Work in the post-pandemic: a lot of demand and little supply
In the summer season, restaurants could not find cooks and waiters, as has been the case in many segments of the tourism sector. And the problem is becoming structural. It also affects high-tech professions that could help the country break out of a historic technology gap. Companies fail to find 30% of IT and physicists they need, 28% of mechanical workers and 46% of production technicians . Among the causes: lack of career guidance, early school leaving and low salaries.
In the Netherlands, government subsidies prevented thousands of layoffs, but caused another crisis: in the second quarter, vacancies exceeded those of the unemployed and for every 106 job vacancies there was an average of 100 unemployed. The sectors most affected: services, trade and health.
The British government, on this front in serious difficulty, has just given the green light to the granting of 800 temporary visas for EU butchers. The National Association of Pig Breeders has raised the alarm precisely because of the lack of qualified operators in slaughterhouses. And the same happens with truckers, the ultimate cause of the lack of fuel in the country’s service stations or on the half-empty shelves of many supermarkets. Similar problem also with construction workers, waiters or fruit and vegetable pickers.
Labor shortages will force employers to invest once and for all in more capital goods, more professional training and better salaries.

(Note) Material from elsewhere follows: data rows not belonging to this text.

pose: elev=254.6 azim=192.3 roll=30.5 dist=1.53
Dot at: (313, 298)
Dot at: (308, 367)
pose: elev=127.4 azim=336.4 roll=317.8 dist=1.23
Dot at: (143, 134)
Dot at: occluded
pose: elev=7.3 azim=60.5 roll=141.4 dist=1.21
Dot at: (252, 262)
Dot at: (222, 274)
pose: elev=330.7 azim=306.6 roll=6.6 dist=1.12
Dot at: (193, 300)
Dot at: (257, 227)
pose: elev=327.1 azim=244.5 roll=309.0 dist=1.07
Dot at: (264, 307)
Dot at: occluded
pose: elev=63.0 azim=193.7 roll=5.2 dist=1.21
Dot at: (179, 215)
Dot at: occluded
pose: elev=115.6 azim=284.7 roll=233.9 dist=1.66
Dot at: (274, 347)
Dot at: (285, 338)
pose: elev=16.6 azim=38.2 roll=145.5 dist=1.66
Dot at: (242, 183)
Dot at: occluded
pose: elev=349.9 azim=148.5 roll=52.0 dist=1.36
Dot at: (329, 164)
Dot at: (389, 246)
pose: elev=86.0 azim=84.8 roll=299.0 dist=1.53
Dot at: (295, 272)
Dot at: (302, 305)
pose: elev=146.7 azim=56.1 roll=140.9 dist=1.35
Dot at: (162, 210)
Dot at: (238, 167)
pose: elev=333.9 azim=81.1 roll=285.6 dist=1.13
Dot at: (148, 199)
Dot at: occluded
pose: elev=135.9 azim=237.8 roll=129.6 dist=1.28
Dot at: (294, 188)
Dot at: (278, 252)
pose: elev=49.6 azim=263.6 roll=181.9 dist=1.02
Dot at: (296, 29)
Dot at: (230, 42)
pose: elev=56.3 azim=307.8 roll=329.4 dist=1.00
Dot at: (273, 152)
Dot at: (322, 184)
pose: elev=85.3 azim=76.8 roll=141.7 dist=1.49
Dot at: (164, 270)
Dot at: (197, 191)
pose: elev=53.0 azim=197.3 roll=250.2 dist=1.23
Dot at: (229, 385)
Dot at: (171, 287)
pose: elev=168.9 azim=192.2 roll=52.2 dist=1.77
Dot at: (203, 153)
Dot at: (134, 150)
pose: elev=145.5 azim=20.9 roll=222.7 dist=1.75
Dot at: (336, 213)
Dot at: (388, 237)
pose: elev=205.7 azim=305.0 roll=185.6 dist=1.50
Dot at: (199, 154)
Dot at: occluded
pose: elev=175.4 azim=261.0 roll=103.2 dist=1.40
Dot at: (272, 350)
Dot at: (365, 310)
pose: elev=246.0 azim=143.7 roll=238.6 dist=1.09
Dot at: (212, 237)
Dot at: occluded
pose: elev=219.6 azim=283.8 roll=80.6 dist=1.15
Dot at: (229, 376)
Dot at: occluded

In the United States, the labor shortage looks set to last for a long time.
A report by the Department of Labor found a record 9.3 million jobs available in April, while only 266,000 people left the unemployment lists that month. August was a month marked by the slowdown, with job vacancies exceeding 10 million, according to the Labor Department, one million more than candidates.
Some companies have complained to the White House and Congress that they are having serious hiring difficulties, especially in low-paid part-time jobs. The heart of the problem, therefore, according to experts, is not so much the shortage of manpower, but the re-evaluation or reformulation of work, including the training of workers. Before the pandemic, automation and globalization had transformed the way of working and entrepreneurs had already sounded the alarm about the shortage of qualified figures.
The lack of manpower is particularly evident now, with numerous retail and related industries offering seasonal work ahead of the big shopping season, from Black Friday to Christmas.
Those who do not seem to have problems are the large companies of internet commerce. Amazon, first and foremost, announced in September that it plans to hire 125,000 workers in the United States to expand its logistics system.
The $ 18 an hour wage seems to justify Biden’s exhortation to pay more.